Na véspera da estreia, Heitor Dhalia fala sobre Tungstênio
Juliana Góes
Nesta quinta-feira, 21 de junho, o filme Tungstênio chega a 60 salas de cinema espalhadas pelo país, sob a direção de Heitor Dhalia. O longa é baseado no quadrinho homônimo de Marcello Quintanilha, em que a narrativa, ambientada em Salvador, traz quatro personagens centrais. Adaptada para o cinema, a trama “trata de questões atuais, de temas explosivos, mas faz isso de maneira dinâmica e com uma estrutura de linguagem bem inovadora”, explica Dhalia.
Tungstênio aborda um universo suburbano, periférico e violento. É um forte retrato da exclusão e das tensões sociais que vive o Brasil atual. “A violência urbana é um subproduto dessa desigualdade”, diz o diretor.
Veja o vídeo em que Dhalia conta o que mais chamou sua atenção nos quadrinhos e faz uma reflexão sobre o atual momento do país:
Preocupado em traduzir a essência do material de Quintanilha nessa adaptação, Tungstênio teve desafios extras: “Existem muitas cenas de ação, briga, cenas no mar, que é dificílimo. Um ponto de atenção era traduzir aquela prosódia do personagem para a boca dos atores. Tungstênio foi uma adaptação bem complexa de ser realizada”, conta Heitor Dhalia.

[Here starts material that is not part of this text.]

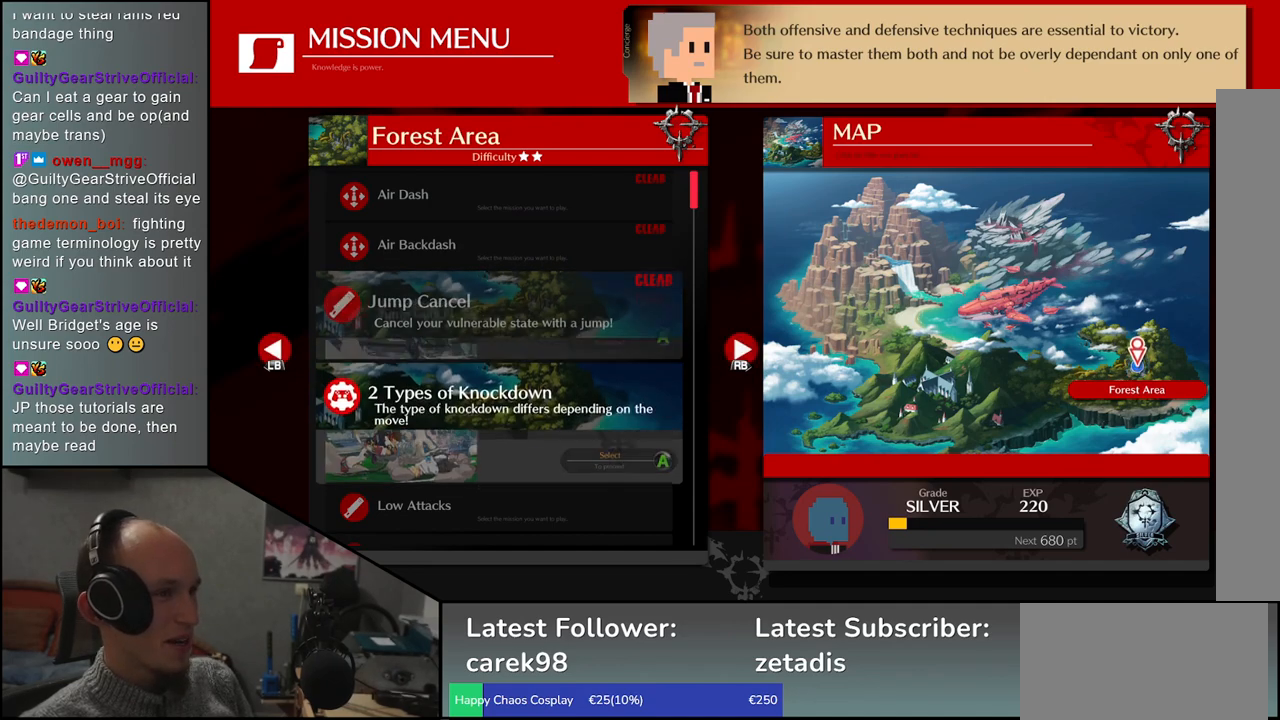
{"dt_ms": 1000, "buttons": [], "left_stick": "center"}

O longa, protagonizado por Fabrício Boliveira, Zé Dumont, Samira Carvalho e Wesley Guimarães, passou por um processo de escolha de elenco mágico, segundo o cineasta. Foram realizadas diversas oficinas com atores de Salvador, até serem encontradas as personalidades certas para dar corpo e voz para cada um dos personagens. “O longa tem muitos personagens negros, o que tornou a procura por atores nos grupos de teatros locais maravilhosa. Foi um processo muito rico de troca e aprendizados”, completa. Além disso, uma grande característica dos filmes de Heitor Dhalia é a revelação de novos talentos. Samira Carvalho e Wesley Guimarães fazem a vez em Tungstênio: “Adoro encontrar atores novos. Acho importante trazer caras novas para o cinema e, mais que isso, achar o ator certo para cada personagem”, justifica o cineasta.

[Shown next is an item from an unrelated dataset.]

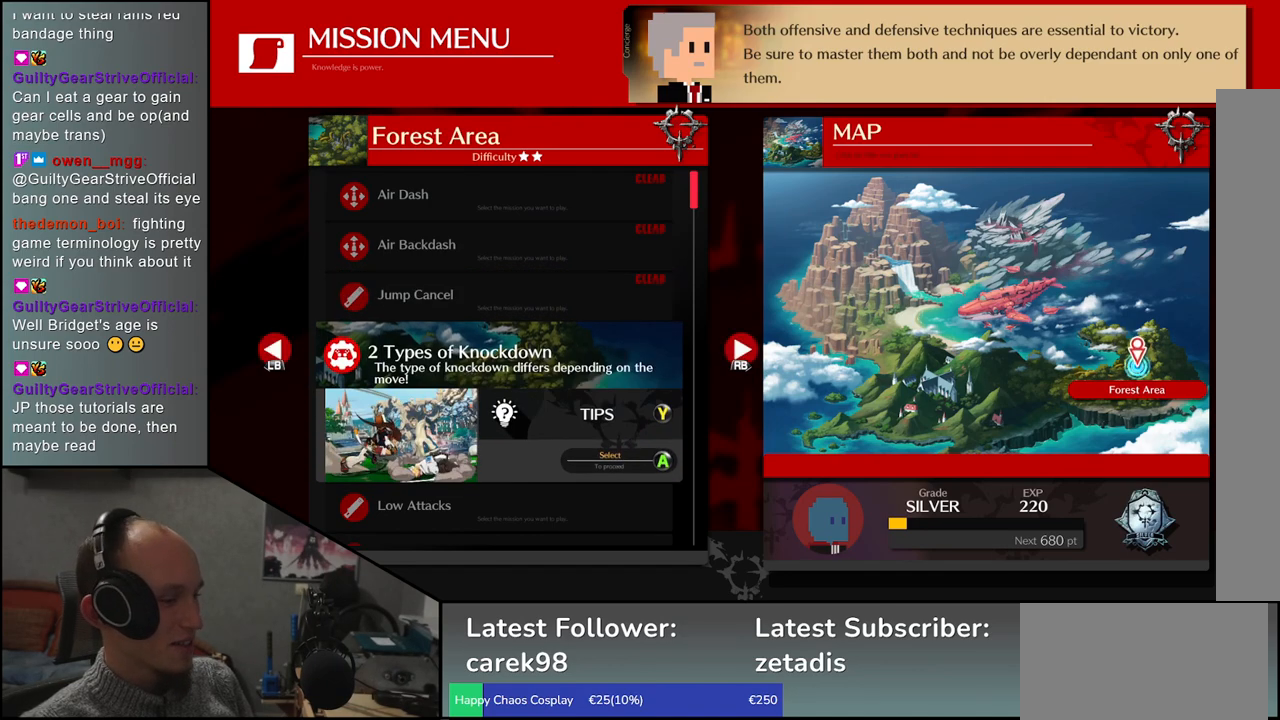
{"dt_ms": 500, "buttons": [], "left_stick": "center", "events": []}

Mergulhar no universo de Quintanilha, que ganha cores agora nas mãos de Dhalia, é dar de cara com uma narrativa que trata de relações humanas esgarçadas pelo entorno. A pobreza, a corrupção e a violência social pressionam os personagens em todos os momentos. Um Brasil cheio de ódio, de relações esgarçadas e conflituosas. Tungstênio traz à tona o tempo do abuso de gênero, do racismo estrutural e vários outros temas importantes a serem debatidos. “Acho que o filme provoca um olhar crítico para o país de hoje”, diz Dhalia. O cineasta ainda conta que o filme capturou o ponto de tensão máxima que o Brasil chegou. “Estamos à beira de uma explosão de caos. Um momento em que o fascismo nos rondeia, em que as redes sociais criam bolhas de ódio que se chocam. Tungstênio mostra isso na vida real, na rua, no cotidiano e revela como a aparente tranquilidade pode ser rompida a qualquer momento. De uma maneira involuntária produzimos um retrato duro do país. Um Brasil onde a ideia romântica que tínhamos de nós mesmo foi deixada de lado”, finaliza.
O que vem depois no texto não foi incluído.